How could I say no? The integration of health and social care is vital and long awaited, and there is so much to do.
As someone who is about to have a knee operation, may I tell the Secretary of State that it is a painful thing to wait for and that people should not have to stay on waiting lists for long periods of time? My question is about hospital medical staff. Western Mail carried out a survey to look at the effect of EU nationals leaving the national health service because of Brexit. It found one health board saying that there were 1,200 more nurses than there were four years ago, and another saying that there were 1,400 fewer. No one seems to be able to tell us with absolute certainty the numbers of these staff in the health service.

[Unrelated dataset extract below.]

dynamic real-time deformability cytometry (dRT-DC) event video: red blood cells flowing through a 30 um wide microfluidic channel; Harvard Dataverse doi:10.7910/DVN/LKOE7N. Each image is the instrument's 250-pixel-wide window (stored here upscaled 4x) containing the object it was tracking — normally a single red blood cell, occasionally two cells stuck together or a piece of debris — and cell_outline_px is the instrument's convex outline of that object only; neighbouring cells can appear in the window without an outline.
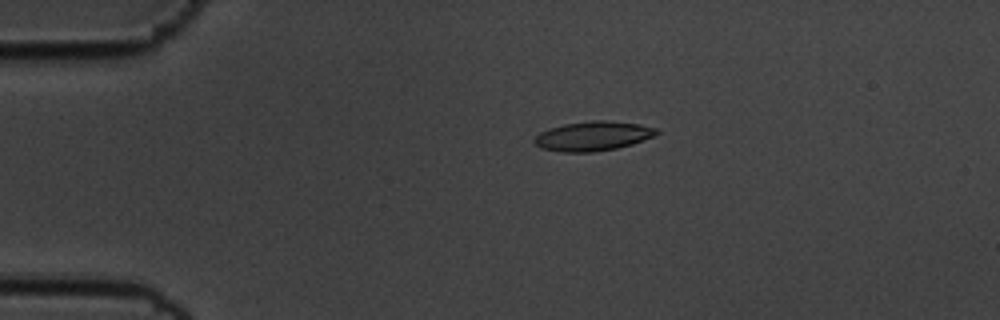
{"species": "common noctule bat (a hibernating species)", "species_latin": "Nyctalus noctula", "temperature_condition": "cold", "stored_images_in_passage": 57, "camera_frame_rate_fps": 3000, "um_per_image_px": 0.085, "animal": {"sex": "male", "body_mass_g": 19.5, "forearm_length_mm": 54.6}, "frame": {"image": 1, "passage_image": 12, "time_ms": 3.667, "image_size_px": [1000, 320], "cell_outline_px": [[660, 132], [656, 136], [632, 144], [616, 148], [592, 152], [560, 152], [540, 148], [532, 140], [540, 132], [548, 128], [564, 124], [592, 120], [608, 120], [640, 124], [656, 128]], "centroid_in_image_um": [50.41, 11.56], "position_along_channel_um": 34.6, "area_um2": 21.15}}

I listened carefully to the right hon. Lady because she has long been a campaigner on health issues, and I very much take her point about knee operations. Of course, the number of EU nationals working in the NHS in England has risen by over 4,000 since the referendum. I know that there are concerns in specific areas, but I hope that we can all take reassurance from the fact that that number has continued to rise. We are determined to ensure that the NHS has the workforce that it needs.
I welcome the Secretary of State to his place. I encourage him to visit the most rural part of England, up in Northumberland, to see for himself the challenges to healthcare provision due to the lack of a real rural financial formula. Will he update my constituents and the Save Rothbury Hospital campaign on how the review for that community hospital is going? That sort of low-level care is what makes the difference.